In another memory test called Name-Face Recognition (NFA), which associates a person's name and face, Ketasyn subjects under age 59 improved significantly more than placebo subjects at Day 90 (p=0.0217). The efficacy in the NFA test observed with Ketasyn in subjects under age 59 captures a large portion of the AAMI population.
Consistent with the findings of Accera's Phase IIa and IIb AD studies, subjects who did not have the APOE4 genotype (E4(-)) responded particularly well to treatment: E4(-) subjects showed a further significant treatment effect of Ketasyn in FLN at Day 90 (p=0.012). In contrast, and also consistent with the AD trial results, APOE4(+) subjects showed no difference between Ketasyn and placebo for FLN scores at Day 90 (p=0.4639).
The safety profile of Ketasyn was excellent, as shown in the previous AD trials with Ketasyn. The incidence of adverse events was low and similar between Ketasyn and placebo groups.
Accera recently completed a Phase IIb clinical trial in AD patients that confirmed Ketasyn's safety and efficacy as measured by improvement in ADAS-Cog scores, the gold standard measure for efficacy in cognition and short-term memory. Accera plans to initiate a pivotal, Phase III multi-center clinical trial in early 2008 in mild-to-moderate AD patients. This study will focus on several measures of efficacy, including ADAS-Cog, safety and the role of insulin regulation in AD.
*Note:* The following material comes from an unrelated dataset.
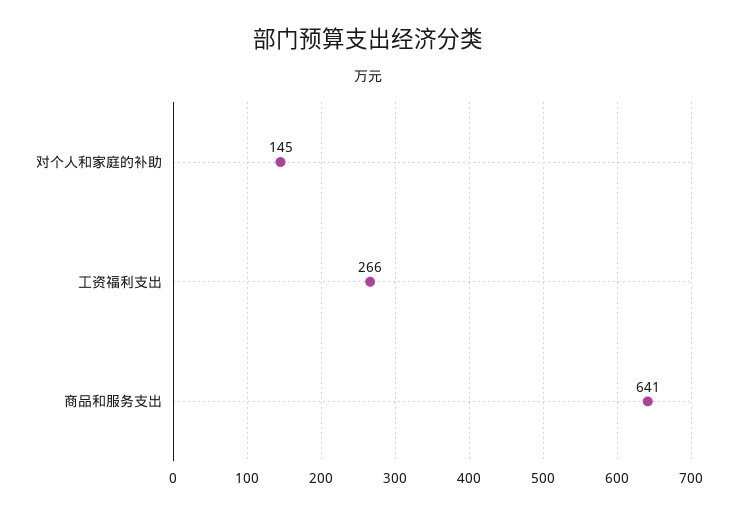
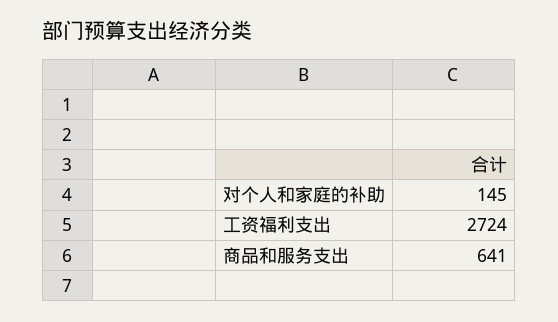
工资福利支出: 266 -> 2724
Brain imaging techniques performed on aging adults and Alzheimer's patients reveal a dramatically decreased uptake of glucose, the brain's preferred source of energy. Ketasyn (AC-1202) is an orally available compound that is efficiently metabolized by the liver into ketone bodies, an alternative energy source that the brain can utilize when glucose metabolism is compromised. Ketasyn has disease modifying potential in AD and a number other neurodegenerative diseases characterized by decreased glucose use in the brain, which is known as neuronal hypometabolism.